■ **WORK INSTRUCTIONS**: Swap "Euro" for "EUR" throughout the listing and write out its text again with nothing else changed, omitting the pictures.

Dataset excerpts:
######

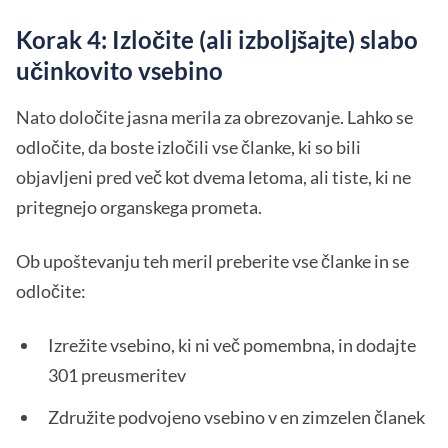
Korak 4: Izločite (ali izboljšajte) slabo
učinkovito vsebino
Nato določite jasna merila za obrezovanje. Lahko se
odločite, da boste izločili vse članke, ki so bili
objavljeni pred več kot dvema letoma, ali tiste, ki ne
pritegnejo organskega prometa.
Ob upoštevanju teh meril preberite vse članke in se
odločite:
Izrežite vsebino, ki ni več pomembna, in dodajte
301 preusmeritev
Združite podvojeno vsebino v en zimzelen članek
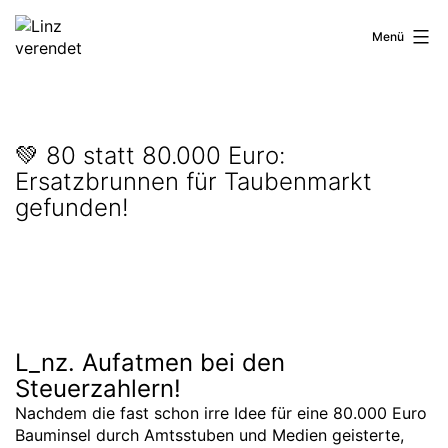
Zum
Inhalt
Linz
Menü
springen
verendet
💚 80 statt 80.000 Euro:
Ersatzbrunnen für Taubenmarkt
gefunden!
L_nz. Aufatmen bei den
Steuerzahlern!
Nachdem die fast schon irre Idee für eine 80.000 Euro
Bauminsel durch Amtsstuben und Medien geisterte,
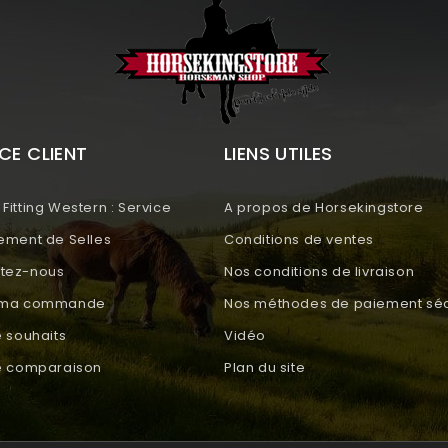
CE CLIENT
LIENS UTILES
Fitting Western : Service
A propos de Horsekingstore
tement de Selles
Conditions de ventes
tez-nous
Nos conditions de livraison
e ma commande
Nos méthodes de paiement séc
e souhaits
Vidéo
de comparaison
Plan du site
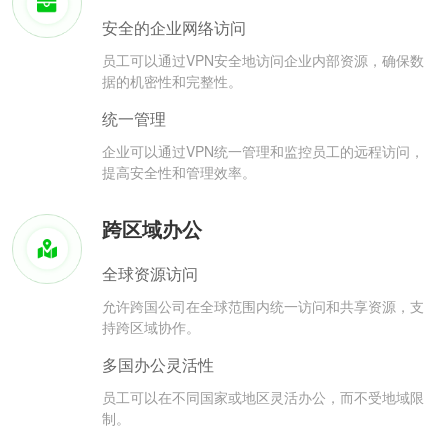
安全的企业网络访问
员工可以通过VPN安全地访问企业内部资源，确保数
据的机密性和完整性。
统一管理
企业可以通过VPN统一管理和监控员工的远程访问，
提高安全性和管理效率。
跨区域办公
全球资源访问
允许跨国公司在全球范围内统一访问和共享资源，支
持跨区域协作。
多国办公灵活性
员工可以在不同国家或地区灵活办公，而不受地域限
制。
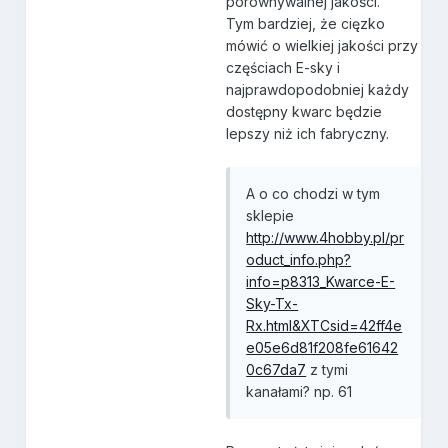
porównywalnej jakości.
Tym bardziej, że cięzko
mówić o wielkiej jakości przy
częściach E-sky i
najprawdopodobniej każdy
dostępny kwarc będzie
lepszy niż ich fabryczny.
A o co chodzi w tym
sklepie
http://www.4hobby.pl/pr
oduct_info.php?
info=p8313_Kwarce-E-
Sky-Tx-
Rx.html&XTCsid=42ff4e
e05e6d81f208fe61642
0c67da7
z tymi
kanałami? np. 61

######

■ **RESULT BELOW**:
Korak 4: Izločite (ali izboljšajte) slabo
učinkovito vsebino
Nato določite jasna merila za obrezovanje. Lahko se
odločite, da boste izločili vse članke, ki so bili
objavljeni pred več kot dvema letoma, ali tiste, ki ne
pritegnejo organskega prometa.
Ob upoštevanju teh meril preberite vse članke in se
odločite:
Izrežite vsebino, ki ni več pomembna, in dodajte
301 preusmeritev
Združite podvojeno vsebino v en zimzelen članek
Zum
Inhalt
Linz
Menü
springen
verendet
💚 80 statt 80.000 EUR:
Ersatzbrunnen für Taubenmarkt
gefunden!
L_nz. Aufatmen bei den
Steuerzahlern!
Nachdem die fast schon irre Idee für eine 80.000 EUR
Bauminsel durch Amtsstuben und Medien geisterte,
CE CLIENT
LIENS UTILES
Fitting Western : Service
A propos de Horsekingstore
tement de Selles
Conditions de ventes
tez-nous
Nos conditions de livraison
e ma commande
Nos méthodes de paiement séc
e souhaits
Vidéo
de comparaison
Plan du site
安全的企业网络访问
员工可以通过VPN安全地访问企业内部资源，确保数
据的机密性和完整性。
统一管理
企业可以通过VPN统一管理和监控员工的远程访问，
提高安全性和管理效率。
跨区域办公
全球资源访问
允许跨国公司在全球范围内统一访问和共享资源，支
持跨区域协作。
多国办公灵活性
员工可以在不同国家或地区灵活办公，而不受地域限
制。
porównywalnej jakości.
Tym bardziej, że cięzko
mówić o wielkiej jakości przy
częściach E-sky i
najprawdopodobniej każdy
dostępny kwarc będzie
lepszy niż ich fabryczny.
A o co chodzi w tym
sklepie
http://www.4hobby.pl/pr
oduct_info.php?
info=p8313_Kwarce-E-
Sky-Tx-
Rx.html&XTCsid=42ff4e
e05e6d81f208fe61642
0c67da7
z tymi
kanałami? np. 61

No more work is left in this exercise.